Data listing:

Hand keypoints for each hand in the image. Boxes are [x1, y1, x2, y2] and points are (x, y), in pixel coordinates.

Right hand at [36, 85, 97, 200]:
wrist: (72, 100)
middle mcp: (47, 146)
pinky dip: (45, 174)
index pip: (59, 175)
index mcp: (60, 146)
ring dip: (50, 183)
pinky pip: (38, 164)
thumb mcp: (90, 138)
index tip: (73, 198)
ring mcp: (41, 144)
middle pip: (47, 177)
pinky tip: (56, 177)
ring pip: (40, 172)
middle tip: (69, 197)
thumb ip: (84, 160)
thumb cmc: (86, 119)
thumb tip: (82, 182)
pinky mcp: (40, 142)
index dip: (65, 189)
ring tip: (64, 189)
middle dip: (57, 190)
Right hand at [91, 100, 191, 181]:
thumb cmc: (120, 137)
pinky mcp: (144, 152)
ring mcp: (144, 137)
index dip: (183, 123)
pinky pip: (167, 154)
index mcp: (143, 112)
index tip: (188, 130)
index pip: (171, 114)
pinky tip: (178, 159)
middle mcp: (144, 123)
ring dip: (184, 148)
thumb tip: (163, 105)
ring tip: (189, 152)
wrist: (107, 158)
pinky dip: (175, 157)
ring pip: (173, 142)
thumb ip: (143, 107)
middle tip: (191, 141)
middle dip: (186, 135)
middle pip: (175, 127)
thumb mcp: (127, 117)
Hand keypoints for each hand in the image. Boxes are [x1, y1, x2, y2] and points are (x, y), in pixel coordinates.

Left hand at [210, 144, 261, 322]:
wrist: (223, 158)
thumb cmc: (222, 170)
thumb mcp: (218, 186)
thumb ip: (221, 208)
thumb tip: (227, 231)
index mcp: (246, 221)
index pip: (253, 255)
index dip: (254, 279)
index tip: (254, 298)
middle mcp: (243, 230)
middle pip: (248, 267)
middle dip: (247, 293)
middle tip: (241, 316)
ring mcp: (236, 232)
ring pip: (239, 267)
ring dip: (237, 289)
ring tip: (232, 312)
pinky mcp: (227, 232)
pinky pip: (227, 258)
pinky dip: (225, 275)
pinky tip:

Requirement:
Please give only the number of lines in the listing that hold the word "pinky".

Response to this task:
12